On Wednesday 8 March, we held the first event in our #StatelessJourneys webinar series on Identifying and Addressing Statelessness in the Refugee Context. The webinar focussed on how to identify (risk of) statelessness during the asylum procedure, and why this is important.
This webinar focussed on how frontline refugee responders can identify (risk of) statelessness during the asylum procedure, tools for responding to, recording and referring cases of statelessness, and offer an introduction to what needs to change at the policy and operational level.
The failure to identify statelessness within the context of forced migration can put people at risk and cause serious human rights violations. People may have experienced persecution or have been unable to avail themselves of state protection because of their statelessness, meaning identifying statelessness is critical to determining international protection needs.

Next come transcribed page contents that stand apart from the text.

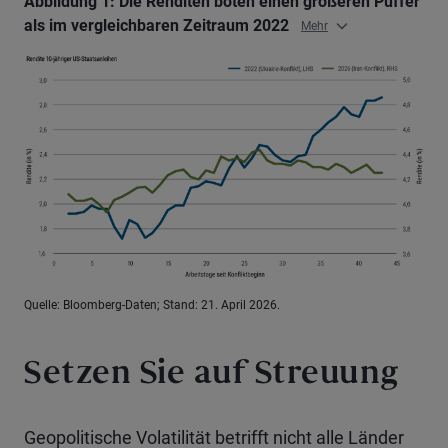
Abbildung 1: Die Renditen boten einen größeren Puffer
als im vergleichbaren Zeitraum 2022
Mehr
Quelle: Bloomberg-Daten; Stand: 21. April 2026.
Setzen Sie auf Streuung
Geopolitische Volatilität betrifft nicht alle Länder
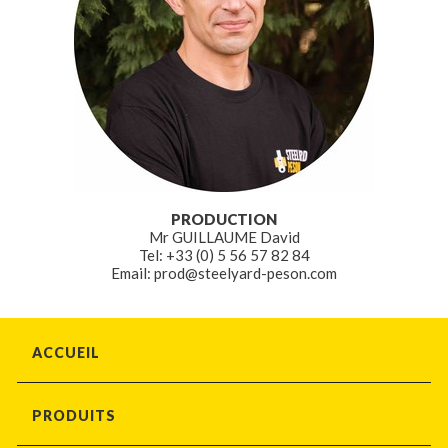
PRODUCTION
Mr GUILLAUME David
Tel: +33 (0) 5 56 57 82 84
Email: prod@steelyard-peson.com
ACCUEIL
PRODUITS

Failure to identify statelessness can also negatively impact proper determination of the refugee claim, as well as lead to difficulties for stateless persons to access family reunification and naturalization, and where their international protection claim is not accepted, could result in them being trapped in limbo and subject to arbitrary and protracted detention with no prospect of removal as no state recognizes them as a national.
These risks must be addressed through improved guidance on identifying the risk of statelessness and clear referral systems between asylum and statelessness determination procedures.
13:05-13:20 Presentation by Zoe Gardner – Policy & Research Manager, ENS
ENS will present on its newly-published briefing tool on asylum registration and screening
13:20-13:35 Presentation by Sebastien Revoy, EUAA
An overview of EUAA’s work in supporting EU Member States with asylum registration, and an introduction to using its guidance to identify and address statelessness.
13:35-13:45 Q&A & closing remarks
Who is this webinar aimed at?
This webinar is aimed at anyone working within the refugee or asylum context, whether from government or civil society, including community representatives. It will be particularly relevant for first responders at the borders and those involved in refugee registration, reception and screening procedures.